“Just in time” (JIT) is a business and production strategy aimed at optimising efficiency and reducing waste in the production and delivery of goods or services. It involves receiving goods or materials just as they are needed in the production process, minimising inventory levels, and eliminating excess holding costs. JIT is a key component of lean manufacturing and supply chain management.
Here’s an explanation of how “Just in time” is used in business and finance:
- Inventory management:
JIT is achieved by ordering and producing goods or materials only as they are needed for the production process. This reduces the costs associated with holding excess inventory.
- Supply chain efficiency:
JIT requires close coordination with suppliers to ensure that materials and components are delivered promptly and in the quantities required. This reduces the risk of stockouts or overstocking.
- Cost reduction:
By reducing inventory levels and associated holding costs, JIT can lead to significant cost savings for businesses.
- Waste reduction:
JIT aims to eliminate waste from the production process.

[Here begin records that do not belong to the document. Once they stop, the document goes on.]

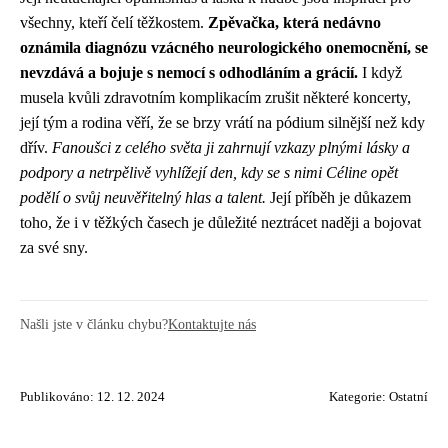
všechny, kteří čelí těžkostem.
Zpěvačka, která nedávno
oznámila diagnózu vzácného neurologického onemocnění, se
nevzdává a bojuje s nemocí s odhodláním a grácií.
I když
musela kvůli zdravotním komplikacím zrušit některé koncerty,
její tým a rodina věří, že se brzy vrátí na pódium silnější než kdy
dřív.
Fanoušci z celého světa ji zahrnují vzkazy plnými lásky a
podpory a netrpělivě vyhlížejí den, kdy se s nimi Céline opět
podělí o svůj neuvěřitelný hlas a talent.
Její příběh je důkazem
toho, že i v těžkých časech je důležité neztrácet naději a bojovat
za své sny.
Našli jste v článku chybu?
Kontaktujte nás
Publikováno: 12. 12. 2024
Kategorie:
Ostatní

This leads to a more streamlined and efficient operation.
- Quality control:
In JIT, quality control is paramount. High-quality production from the outset minimises costly rework or scrap due to defects.
- Flexibility and responsiveness:
JIT allows businesses to be more responsive to changes in customer demand and market conditions. Lower inventory enables swift adaptation to market shifts or supply chain disruptions.
- Just in time in services:
JIT principles can also be applied in service industries, where the focus is on delivering services precisely when they are needed, without unnecessary delays or over-servicing.
While JIT offers benefits in terms of efficiency and cost reduction, it also carries risks. For instance, disruptions in the supply chain or unexpected changes in demand can have a more immediate and significant impact on the production.